*Stored entries*
════════
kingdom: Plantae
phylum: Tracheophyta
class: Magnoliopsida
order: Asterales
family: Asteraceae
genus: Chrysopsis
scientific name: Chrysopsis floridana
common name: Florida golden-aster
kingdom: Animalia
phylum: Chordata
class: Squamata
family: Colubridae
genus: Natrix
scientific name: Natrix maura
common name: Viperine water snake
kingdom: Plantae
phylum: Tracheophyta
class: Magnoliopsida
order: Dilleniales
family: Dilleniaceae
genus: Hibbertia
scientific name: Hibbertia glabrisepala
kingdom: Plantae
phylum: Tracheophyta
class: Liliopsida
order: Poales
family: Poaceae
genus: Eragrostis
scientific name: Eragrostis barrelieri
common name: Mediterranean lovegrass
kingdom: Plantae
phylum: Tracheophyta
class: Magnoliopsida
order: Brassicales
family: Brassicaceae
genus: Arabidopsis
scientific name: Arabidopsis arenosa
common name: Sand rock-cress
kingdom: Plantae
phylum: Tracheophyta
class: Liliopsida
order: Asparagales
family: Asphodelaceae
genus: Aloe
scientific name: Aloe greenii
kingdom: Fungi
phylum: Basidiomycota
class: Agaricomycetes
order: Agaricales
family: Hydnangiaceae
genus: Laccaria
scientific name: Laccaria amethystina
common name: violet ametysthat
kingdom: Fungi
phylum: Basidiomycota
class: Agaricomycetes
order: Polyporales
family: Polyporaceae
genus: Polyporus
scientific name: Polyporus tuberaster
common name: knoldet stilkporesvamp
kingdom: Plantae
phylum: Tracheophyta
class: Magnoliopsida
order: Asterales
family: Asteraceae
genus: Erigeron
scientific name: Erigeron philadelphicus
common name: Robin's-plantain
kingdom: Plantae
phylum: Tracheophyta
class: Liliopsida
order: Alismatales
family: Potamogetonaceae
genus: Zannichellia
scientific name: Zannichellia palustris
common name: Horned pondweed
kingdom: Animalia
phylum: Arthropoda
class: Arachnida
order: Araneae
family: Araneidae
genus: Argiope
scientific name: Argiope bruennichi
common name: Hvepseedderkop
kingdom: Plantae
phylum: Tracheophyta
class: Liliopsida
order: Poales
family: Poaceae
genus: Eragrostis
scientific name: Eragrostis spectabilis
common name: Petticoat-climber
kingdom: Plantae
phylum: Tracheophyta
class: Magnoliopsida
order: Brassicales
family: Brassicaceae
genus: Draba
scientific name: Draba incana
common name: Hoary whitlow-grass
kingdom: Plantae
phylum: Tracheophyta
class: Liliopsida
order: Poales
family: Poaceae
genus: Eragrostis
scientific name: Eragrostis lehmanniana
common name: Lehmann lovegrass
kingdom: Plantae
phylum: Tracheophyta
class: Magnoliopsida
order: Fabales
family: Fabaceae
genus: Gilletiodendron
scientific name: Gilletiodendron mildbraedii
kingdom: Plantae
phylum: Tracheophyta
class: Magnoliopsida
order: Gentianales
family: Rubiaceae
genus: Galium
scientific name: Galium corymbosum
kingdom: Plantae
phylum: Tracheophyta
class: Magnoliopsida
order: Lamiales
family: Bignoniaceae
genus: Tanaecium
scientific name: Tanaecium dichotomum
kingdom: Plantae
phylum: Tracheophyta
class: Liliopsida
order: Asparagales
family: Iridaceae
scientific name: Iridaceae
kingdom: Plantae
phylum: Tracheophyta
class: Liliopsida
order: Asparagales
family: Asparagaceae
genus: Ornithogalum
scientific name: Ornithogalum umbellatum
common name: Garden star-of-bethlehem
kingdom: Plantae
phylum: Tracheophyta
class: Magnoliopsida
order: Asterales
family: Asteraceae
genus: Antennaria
════════
*Short problem*
Copy word for word the lines from the one containing "scientific name: Natrix maura" through the one containing "scientific name: Arabidopsis arenosa", including both of those lines.

*Solution for this task*
scientific name: Natrix maura
common name: Viperine water snake
kingdom: Plantae
phylum: Tracheophyta
class: Magnoliopsida
order: Dilleniales
family: Dilleniaceae
genus: Hibbertia
scientific name: Hibbertia glabrisepala
kingdom: Plantae
phylum: Tracheophyta
class: Liliopsida
order: Poales
family: Poaceae
genus: Eragrostis
scientific name: Eragrostis barrelieri
common name: Mediterranean lovegrass
kingdom: Plantae
phylum: Tracheophyta
class: Magnoliopsida
order: Brassicales
family: Brassicaceae
genus: Arabidopsis
scientific name: Arabidopsis arenosa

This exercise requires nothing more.